Ich suche jetzt nach einer Möglichkeit das XML-File an einem Stück auszuwerten ohne die einzelnen Segmente durcheinander zu schmeißen. Hat da jemand eine Idee?

Danke schonmal
Jochen


----------



## tuxedo (5. Okt 2007)

Wenn jedes Objekt immer von seg1 bis seg6 geht kannst du ja in einem for oder while die XML lesen und immer 6 segmetnte zu einem Objekt zusammenfassen. Verstehe das Problem nicht wirklich....

- Alex


----------



## megalomaniac (5. Okt 2007)

Das Problem ist, dass die Segmente eben nicht immer sauber von 1 bis 6 durchnummeriert sind. Da können durchaus zwischendrin Segmente fehlen oder ein Segment mehrfach vorkommen.

Mit dem DOM-Parser hab ich ja immer nur die Möglichkeit zu sagen: "Hier ist mein Knoten! Gib mir alle anhängenden Kind-Knoten!" Und mit eben dieser Systematik komme ich hier nicht weiter...
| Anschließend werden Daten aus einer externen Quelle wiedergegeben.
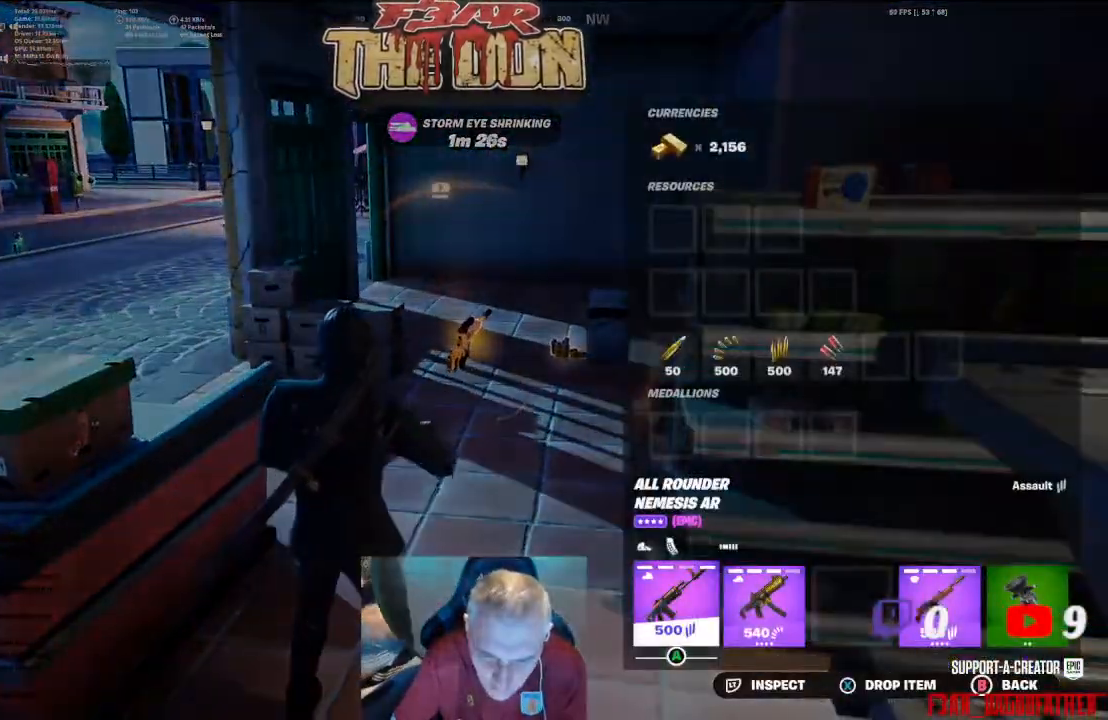
{"buttons": [], "left_stick": "center", "right_stick": "center", "events": [[267, "B", "down"], [333, "B", "up"], [333, "DPAD_LEFT", "down"], [400, "DPAD_LEFT", "up"]]}
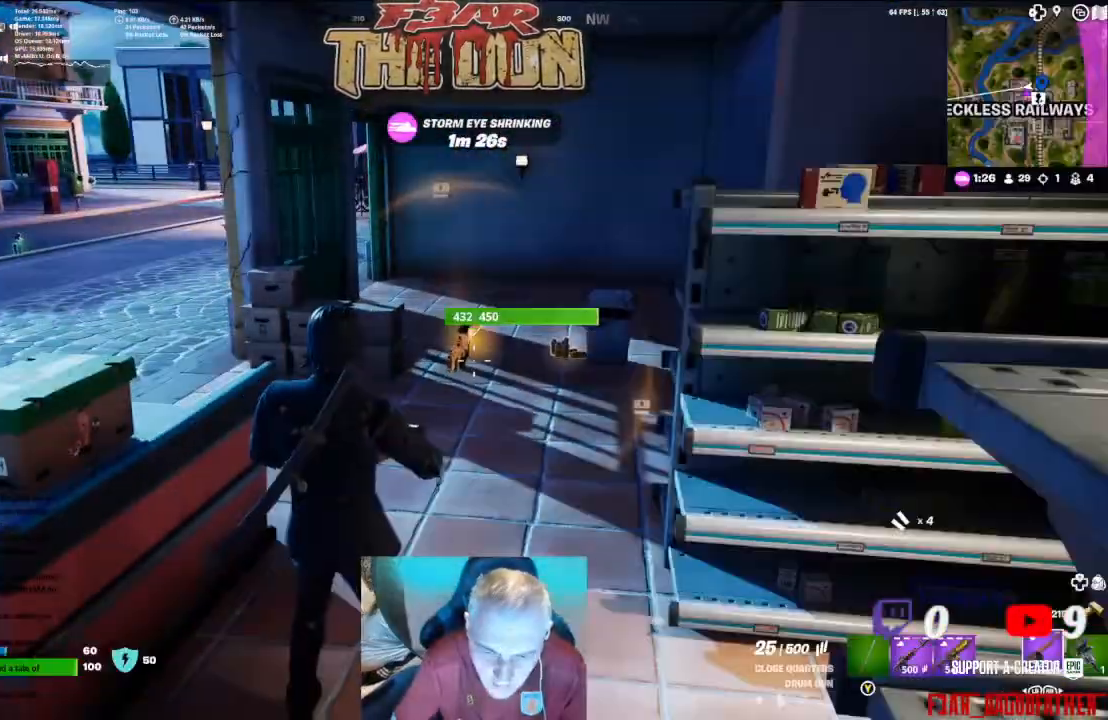
{"buttons": [], "left_stick": "center", "right_stick": "center", "events": [[167, "right_stick", "left"], [300, "right_stick", "center"]]}
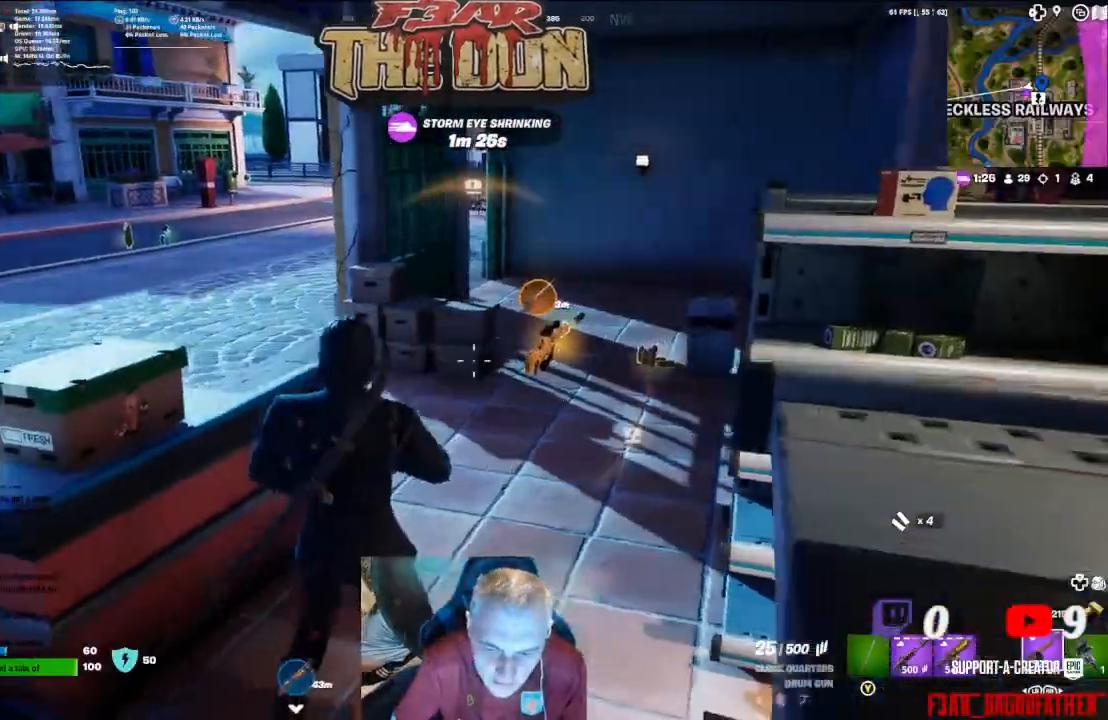
{"buttons": [], "left_stick": "up-left", "right_stick": "center", "events": [[33, "right_stick", "left"], [100, "left_stick", "down-left"], [167, "left_stick", "left"], [267, "right_stick", "center"], [500, "left_stick", "up-left"]]}
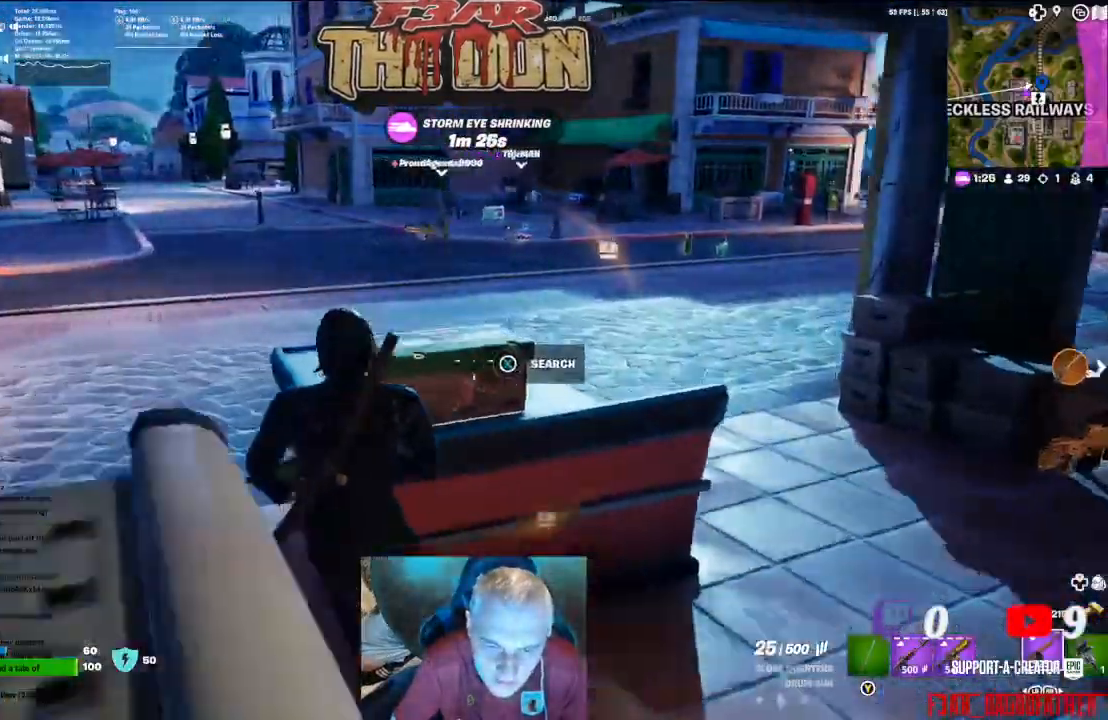
{"buttons": [], "left_stick": "up-left", "right_stick": "center", "events": []}
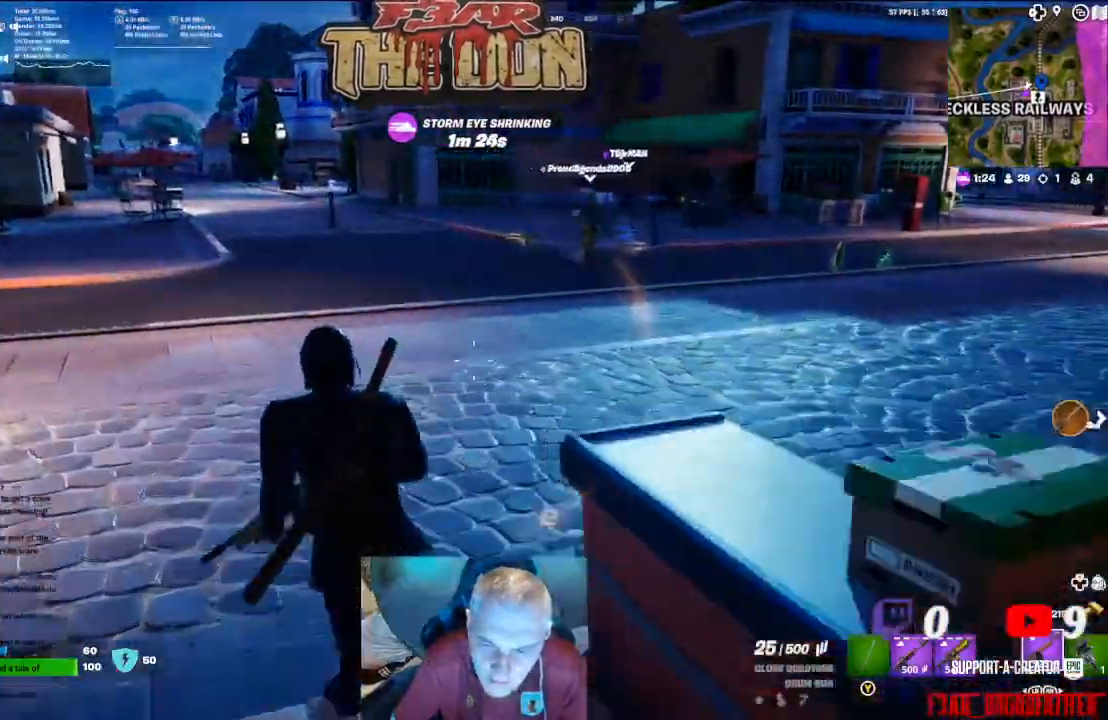
{"buttons": [], "left_stick": "up-right", "right_stick": "center", "events": [[100, "left_stick", "up"], [100, "right_stick", "left"], [200, "left_stick", "center"], [400, "right_stick", "center"], [433, "left_stick", "up-right"]]}
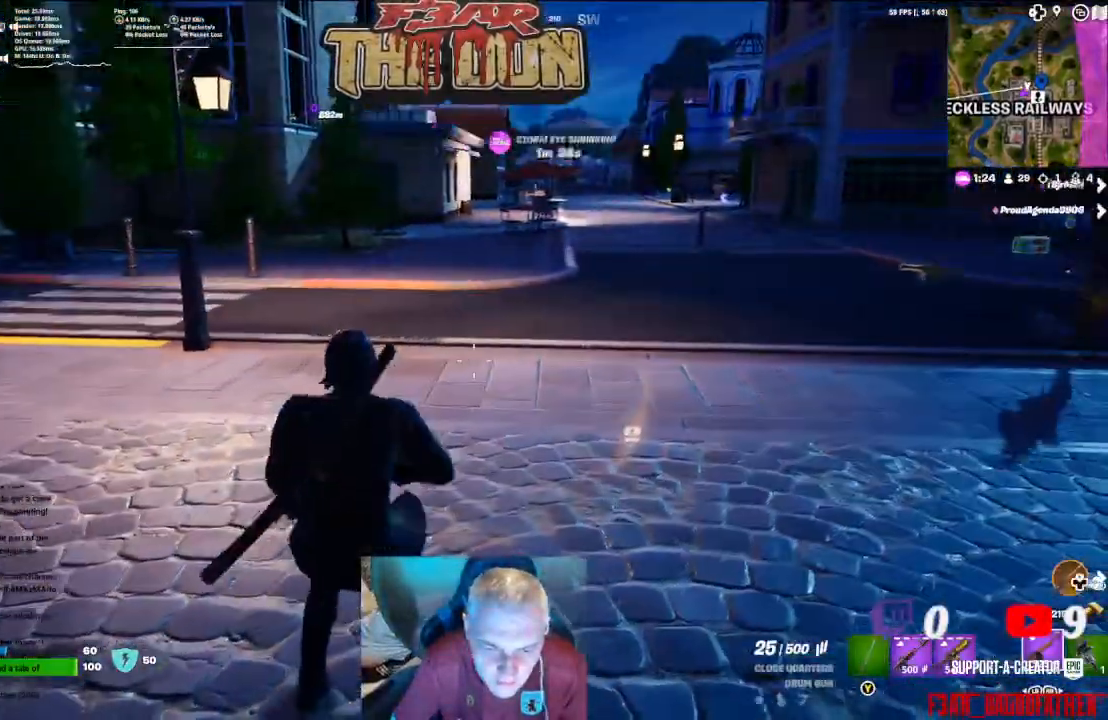
{"buttons": [], "left_stick": "up", "right_stick": "center", "events": [[100, "left_stick", "up"], [100, "right_stick", "right"], [167, "L3", "down"], [367, "L3", "up"], [367, "right_stick", "center"]]}
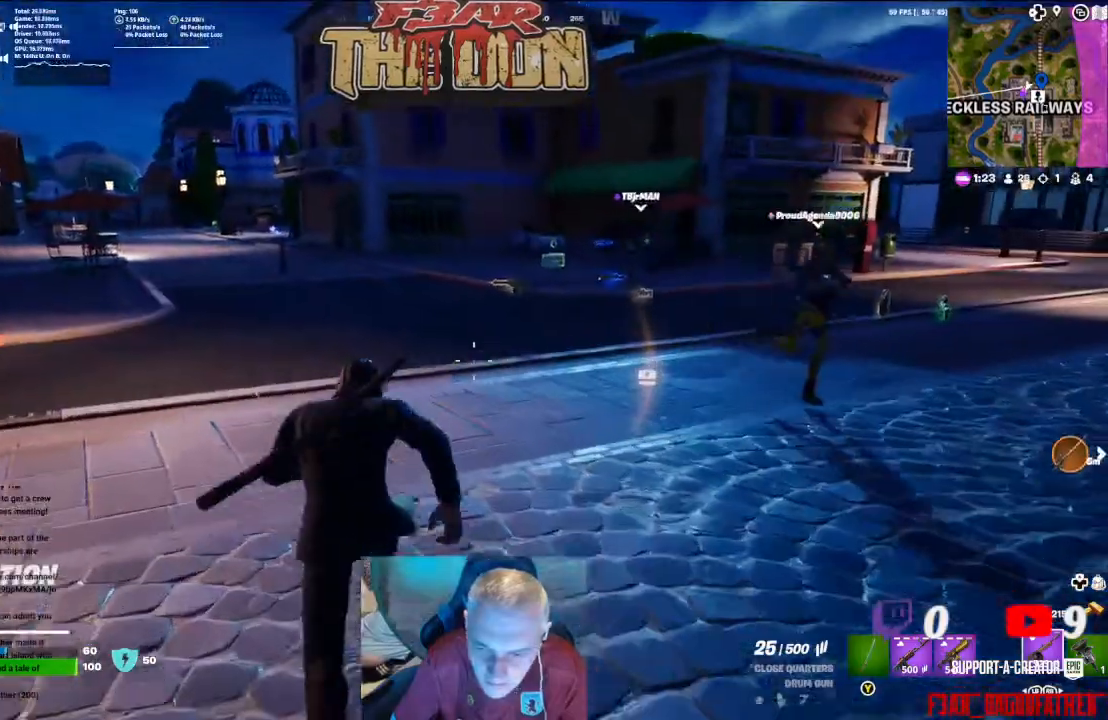
{"buttons": [], "left_stick": "up", "right_stick": "center", "events": []}
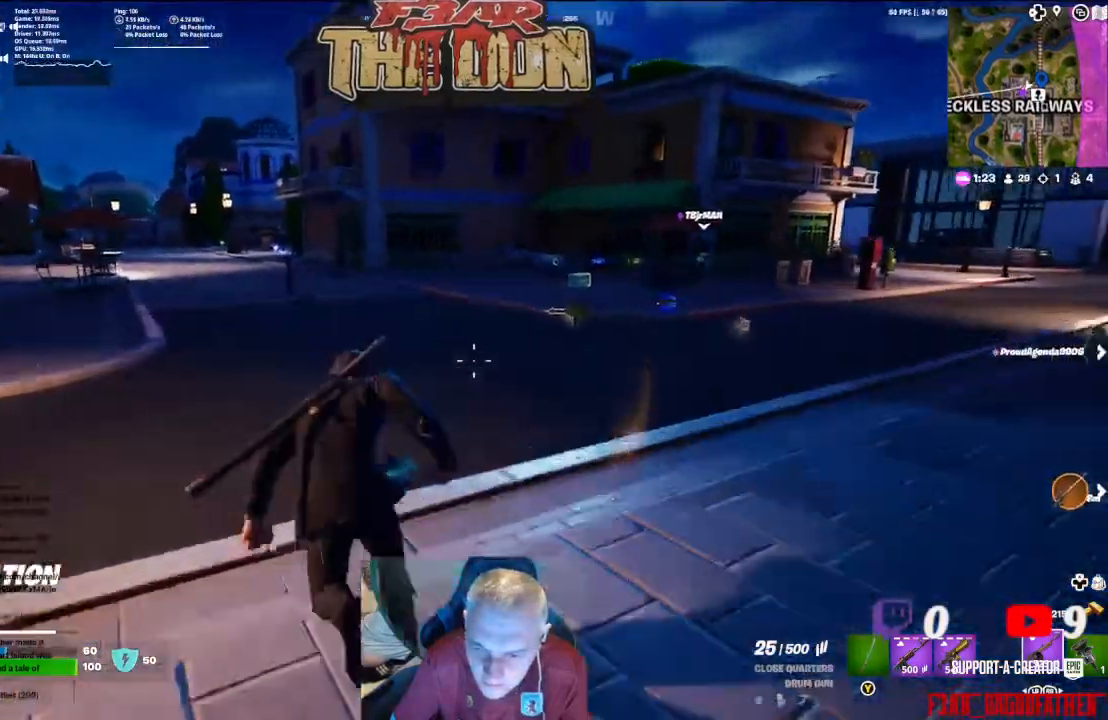
{"buttons": [], "left_stick": "up", "right_stick": "right", "events": [[400, "right_stick", "right"]]}
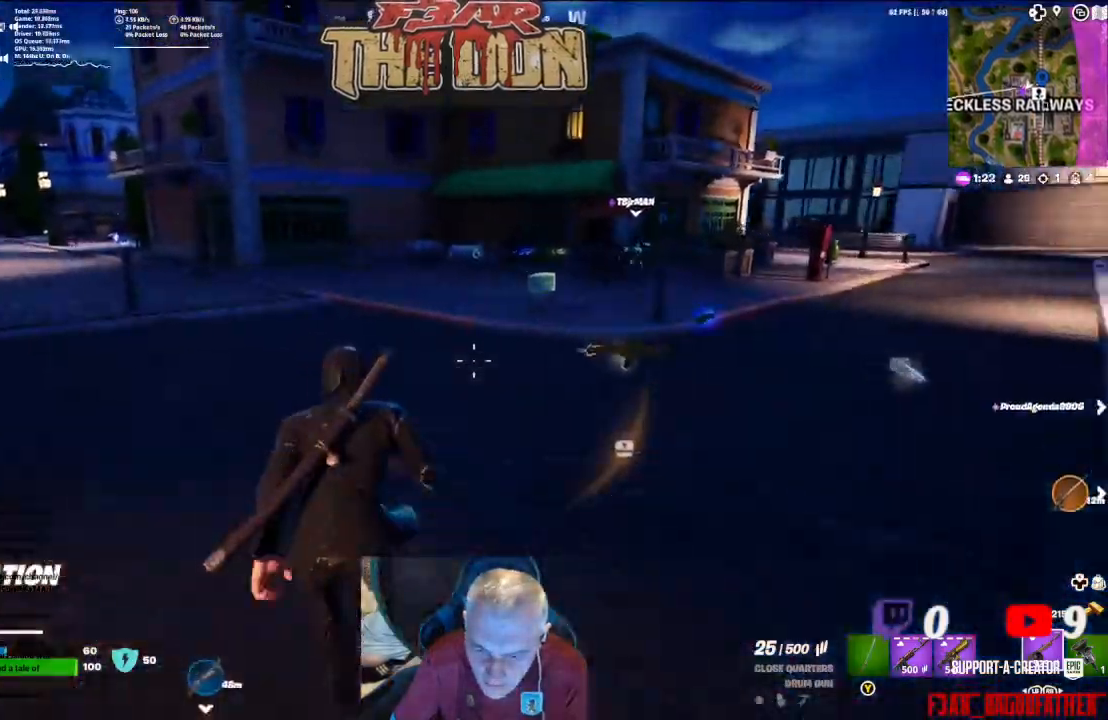
{"buttons": [], "left_stick": "up", "right_stick": "right", "events": []}
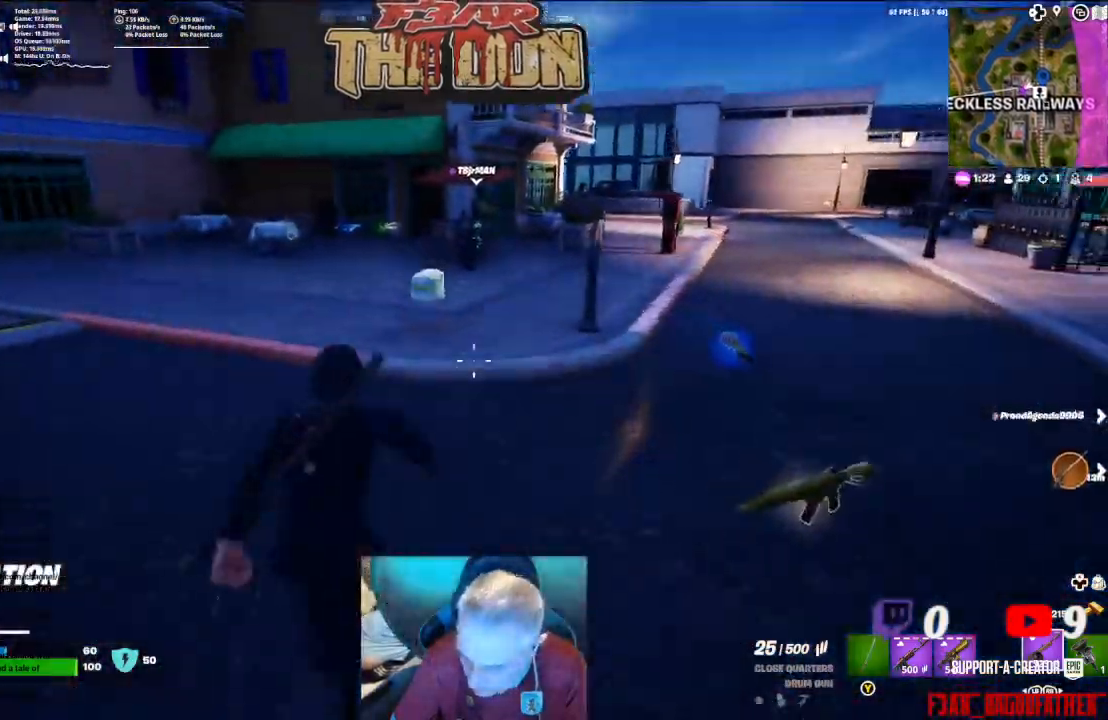
{"buttons": [], "left_stick": "up", "right_stick": "center", "events": [[233, "right_stick", "center"]]}
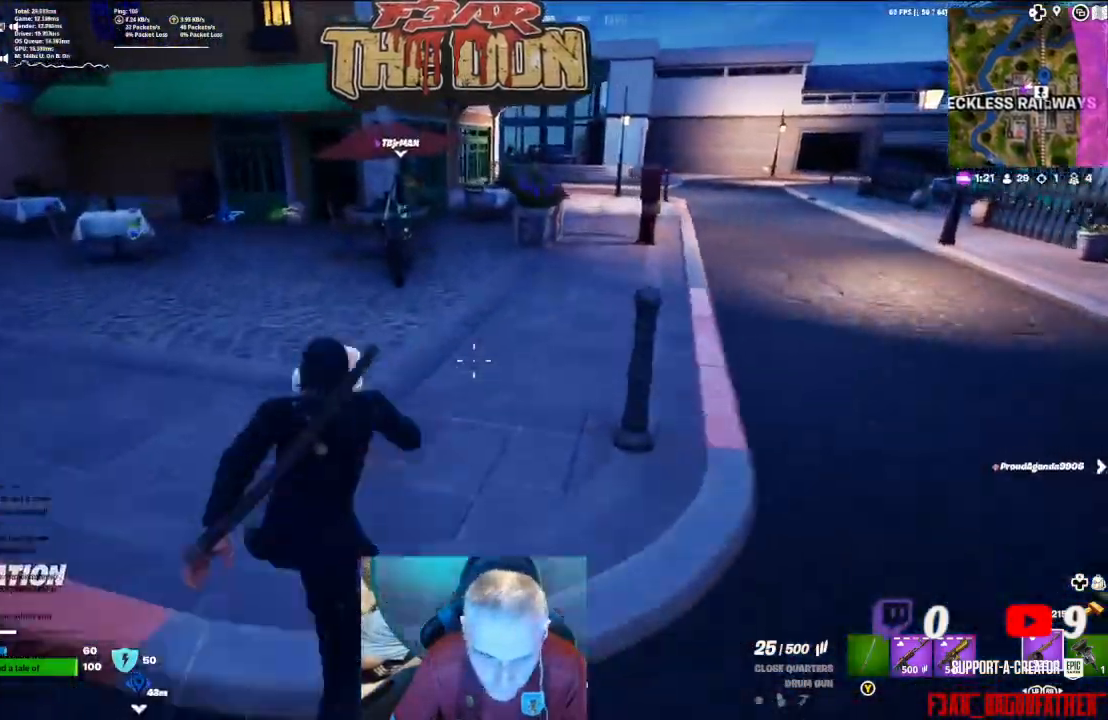
{"buttons": [], "left_stick": "up-left", "right_stick": "center", "events": [[167, "right_stick", "left"], [300, "left_stick", "up-left"], [433, "right_stick", "center"]]}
Ich könnte jetzt natürlich hingehen, das XML in einen String konvertieren und per String-Operationen durchlatschen. Aber das geht doch sicher eleganter, wozu hab ich denn diesen blöden XML-Parser...


----------



## maki (5. Okt 2007)

> Aber das geht doch sicher eleganter, wozu hab ich denn diesen blöden XML-Parser... icon_wink.gif


Dann solten die XML Dokumente auch sauber aufgebaut sein


----------



## Murray (5. Okt 2007)

Woran erkennst du denn "beim Draufgucken" die Grenze zwischen zwei Objekten? Daran, dass Segment6 beendet wurde? Daran, dass Segment1 anfängt? Daran, dass ein Segment mit einer niedrigeren Nummer kommt als sein Vorgänger? Oder durch eine Leerzeile in der Datei? Im letzten Fall ist das wohl besser auf Textebene zu behandeln. Alles andere sollte doch möglich sein, wenn du die Child-Nodes von <mainSegment/> iterierst?


----------



## tuxedo (5. Okt 2007)

Murray hat gesagt.:
			
		

> Alles andere sollte doch möglich sein, wenn du die Child-Nodes von <mainSegment/> iterierst?



Das war ja auch mein Gedanke ...


----------